# EXCERPTED TEXT
## Start

Francine Gottfried
Francine Gottfried (born 1947) was a clerical worker in New York City's Financial District who acquired sudden brief celebrity when, in the space of two weeks in September 1968, increasing numbers of men began watching her as she walked to work. Newspapers dubbed her "Wall Street's Sweater Girl" as her curvaceous figure seemed to be the sole reason that crowds formed spontaneously around her whenever she appeared in the financial district.
Fame
Gottfried started working at Chemical Bank in the financial district on May 27, 1968. By late August, a small band of girl watchers had noticed her, and that she always followed the same route. They timed her daily arrival and started spreading the word to their colleagues and co-workers. For three weeks, the band of gawkers grew exponentially larger until on September 18 there were 2,000 people waiting for her.
By this point the crowd itself had become the phenomenon drawing the crowd, and the following day, September 19, over 5,000 financial district employees downed tools, left work and poured into the streets at 1:15 pm to watch the 5-foot 3-inch brunette exit the BMT station clad in a tight yellow sweater and miniskirt and walk to her job at the Chemical Bank New York Trust Company's downtown data processing center.[1] Police closed the streets and escorted her through the mob, which damaged three cars as men climbed on their roofs to gain a better view. Stockbrokers and bankers leaned out of windows overlooking Wall Street to watch as trading came to a virtual halt. "Ticker tapes went untended and dignified brokers ran amok," wrote New York magazine.[2] Photographers from all the daily papers and Life,[3] Time, and New York[1] snapped her picture. "A Bust Panics Wall Street As The Tape Reads 43" read a headline in the Daily News.

## End

# WRITTEN INSTRUCTION 1
List every newspaper or magazine that the Francine Gottfried article names.
# WRITTEN INSTRUCTION 2
Translate this sentence from the Francine Gottfried article into Spanish: "Police closed the streets and escorted her through the mob, which damaged three cars as men climbed on their roofs to gain a better view."
The data that comes next is from a different source.

# STORED DATA

## Start

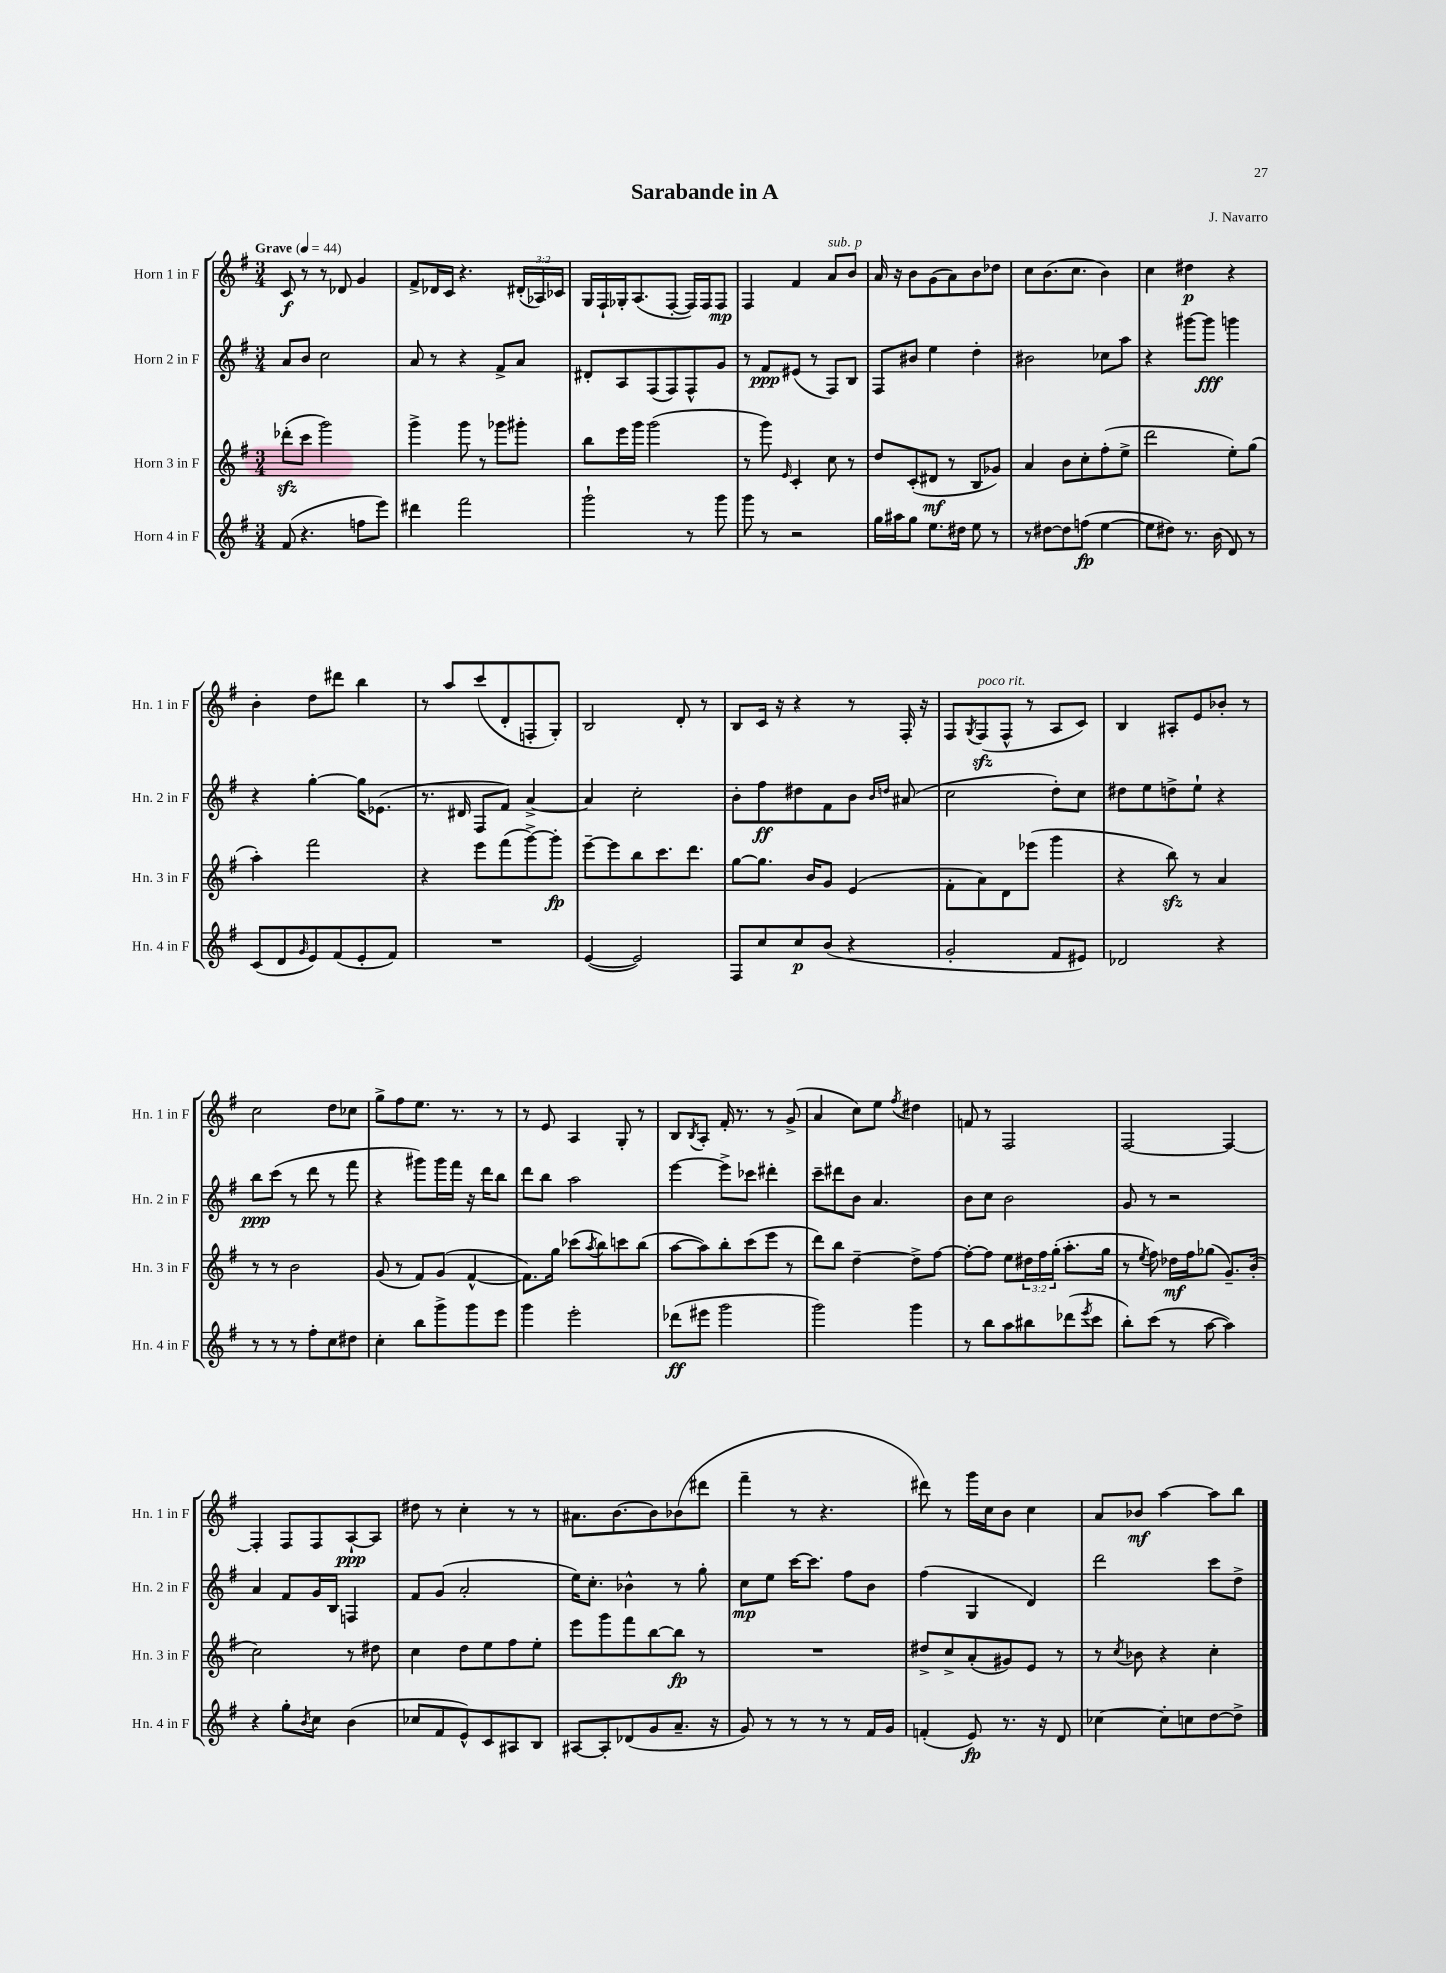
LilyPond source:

## End

# COMPLETE OUTPUT 1
New York magazine, Life, Time, Daily News

# COMPLETE OUTPUT 2
La policía cerró las calles y la escoltó a través de la turba, que dañó tres autos cuando unos hombres se subieron a sus techos para ver mejor.